Recovery Sucks (Or, Doing The Hard Things)

I’ll just say it: recovery sucks. Like, it really freaking sucks. It’s hard, and it’s messy, and it’s ugly, and it’s full of hard stuff.

It’s also full of cliches, like “You can do hard things” and “No rain, no flowers.”

And with every tired cliche comes an exhausted response: I’m tired of doing hard things.

See, I think we have this idea of what recovery is going to look like. (And in case you’re not familiar with eating disorder recovery, let this be a window.)

What we think recovery looks like:

Yoga at sunrise, and saying affirmations (and believing them), and loving ourselves, and eating all the foods we once deemed “bad” with no guilt or anxiety, and hot tea, and deep, cleansing breaths, and candles, and smoothies, and smashing the patriarchy, and embracing ourselves as we are.

What it actually looks like:

Crying on the floor of your therapist’s office for 2 hours and needing a Gatorade afterwards because you’re so dehydrated from crying every last tear.
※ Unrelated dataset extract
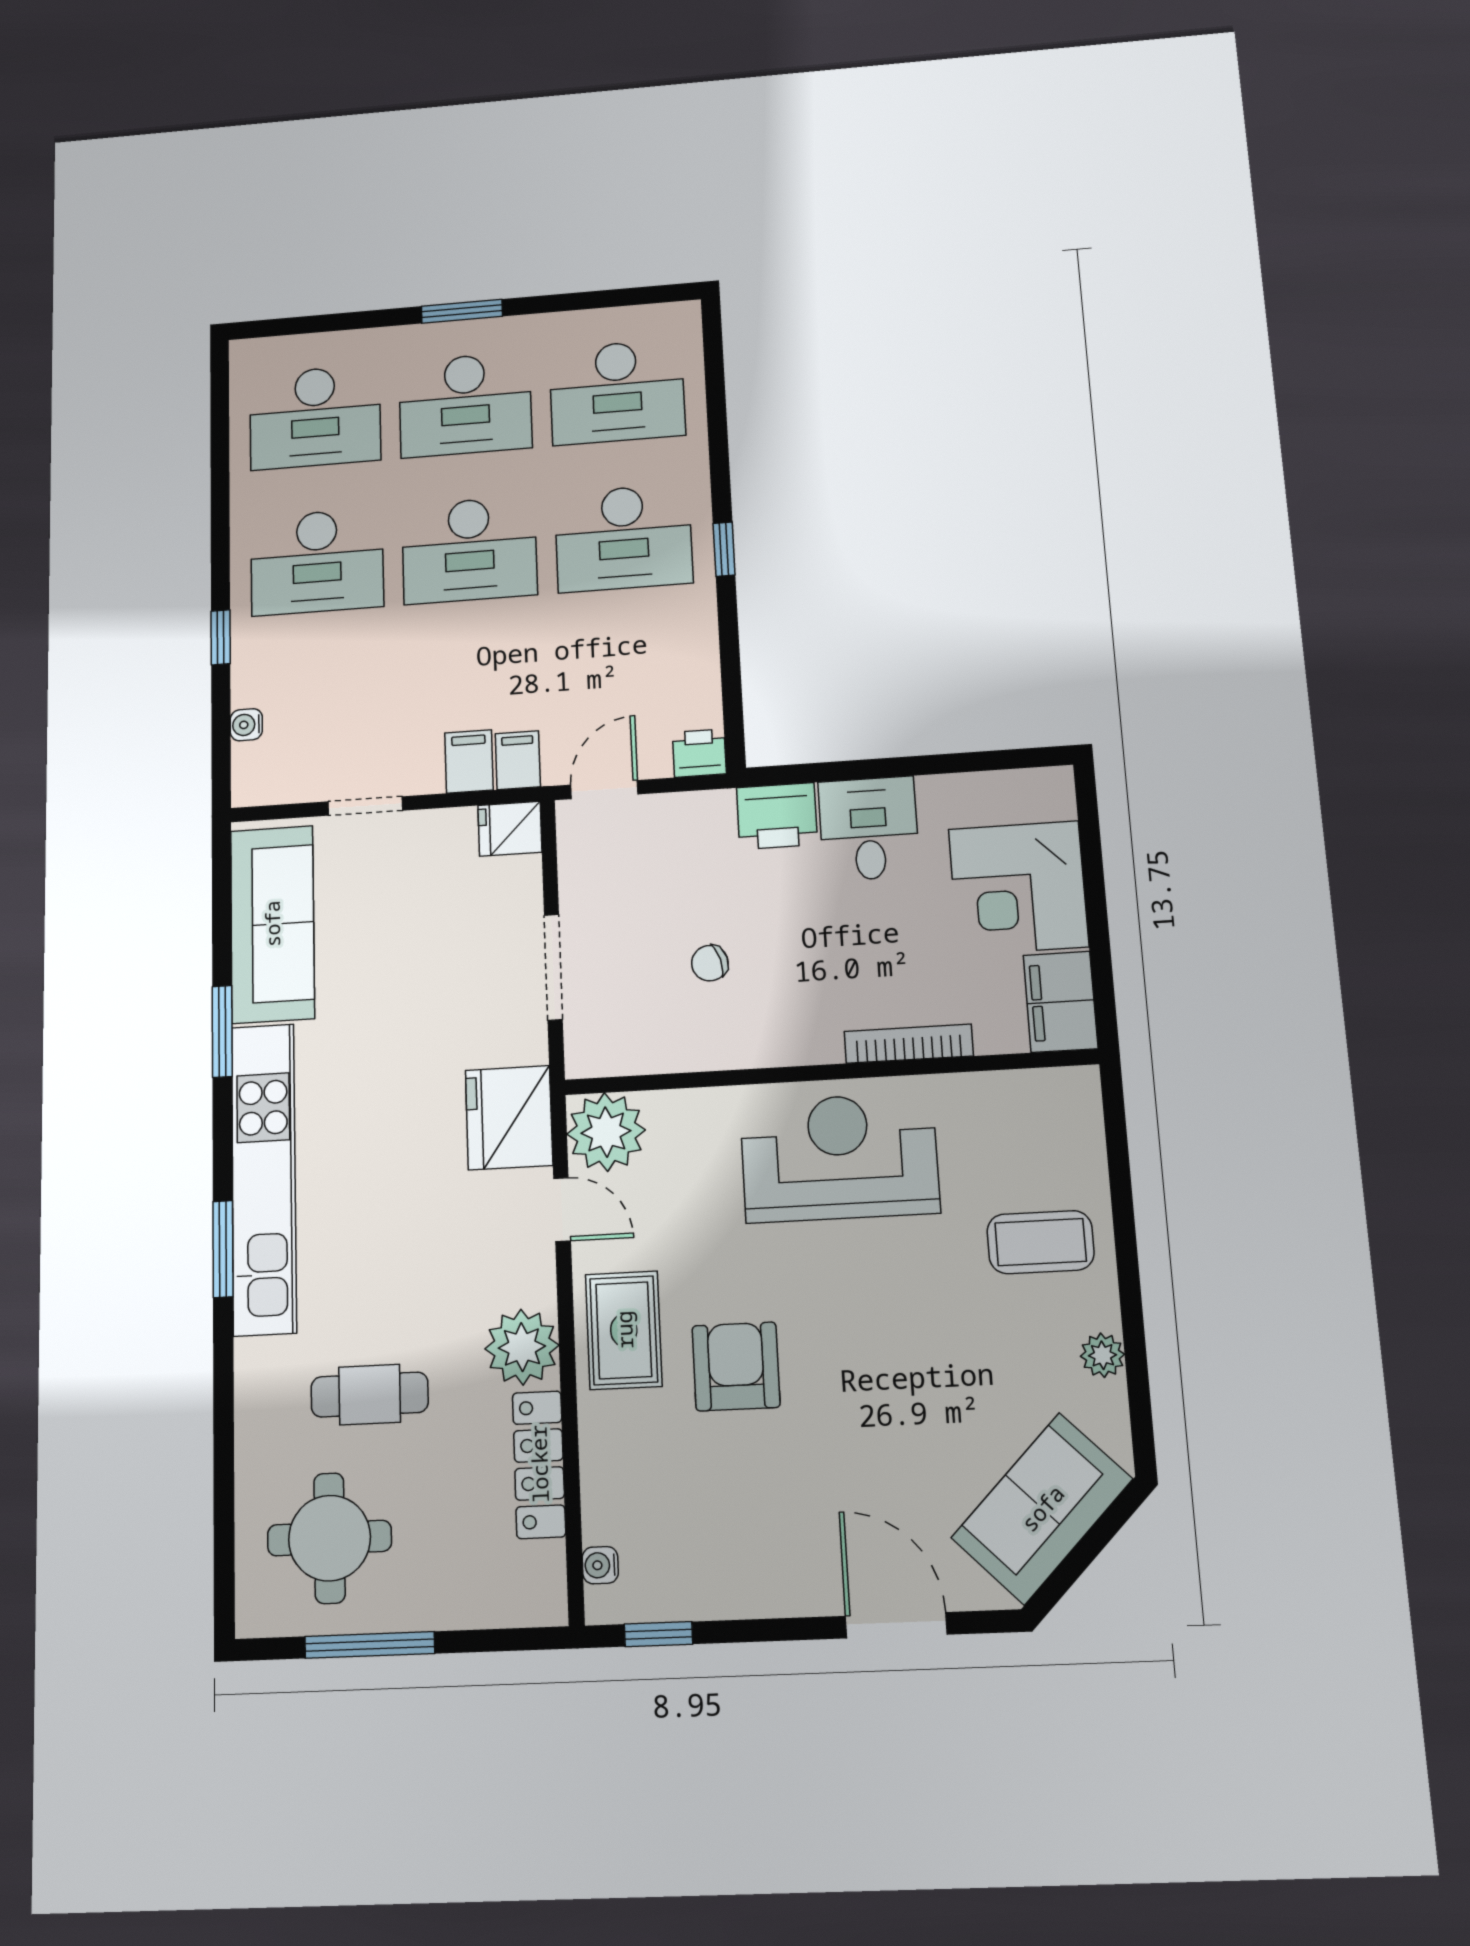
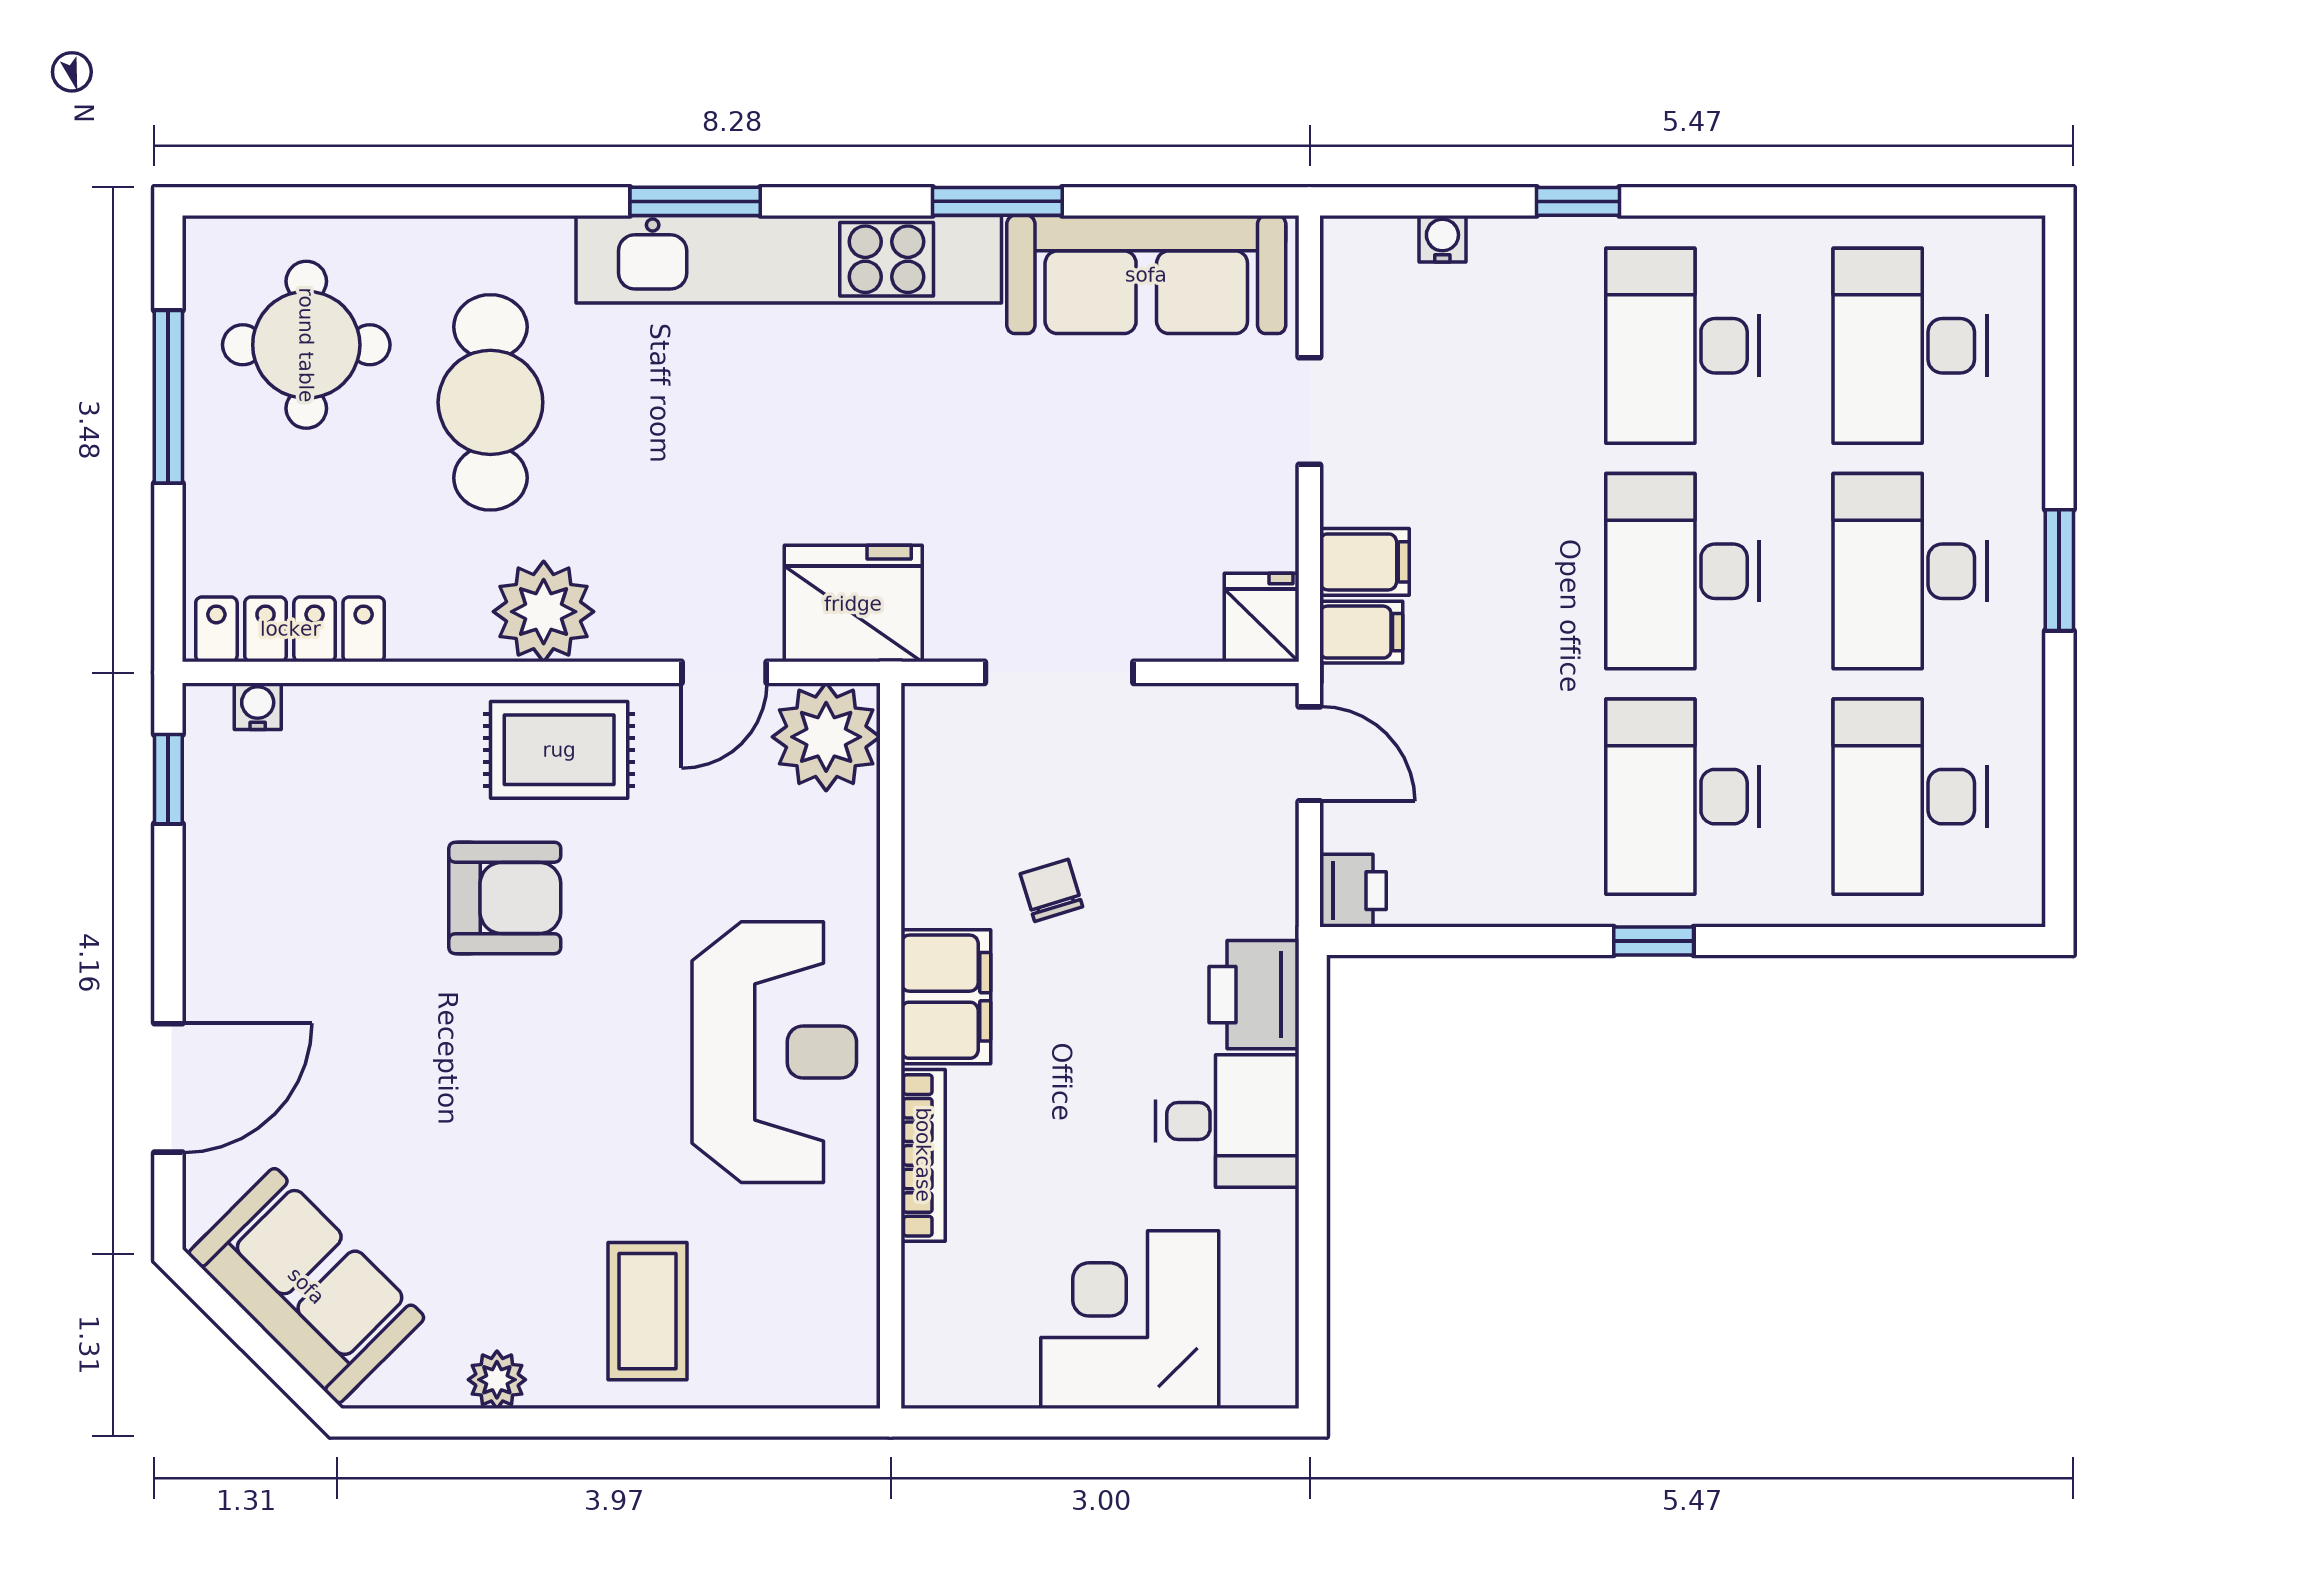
filing cabinet: (1060, 1002) -> (946, 997), moved, turned 90
cafe table: (370, 1395) -> (490, 402), width x1.37, depth x1.35
locker: (539, 1464) -> (290, 629), moved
Throwing toddler-like tantrums because I DON’T WANT TO EFFING DO THIS ANYMORE AND I’M TIRED AND YOU SAID IT GETS BETTER BUT WHEN DOES IT GET BETTER???????

Standing in front of the yogurt at the grocery store, hands shaking, breath shallow and tears streaming down your beet-red face because they don’t have the specific kind you are accustomed to.

It’s crying over a meal one day, but being fine with it the next day. Talk about confusing.

Exhaustion. Existential exhaustion. You’re tired of doing the hard things. Tired of trying so hard. Just tired.

AND…

It looks like fighting. Working. Falling down. Getting back up. Trying new things. Hating those things. Trying them again. Hating them a tiny bit less. Trying them again, and again, and again.

It looks like doing the hard things over and over. Even when you’re tired. Even when you’re weary. Even when you’re not sure you really want to do it anymore.

It looks like overcoming. Little by little. It looks like losing ground, and then taking it back – and using force when necessary.

It sucks. But it’s worth it. Maybe not always in the moment…but in the long run. It’s worth it.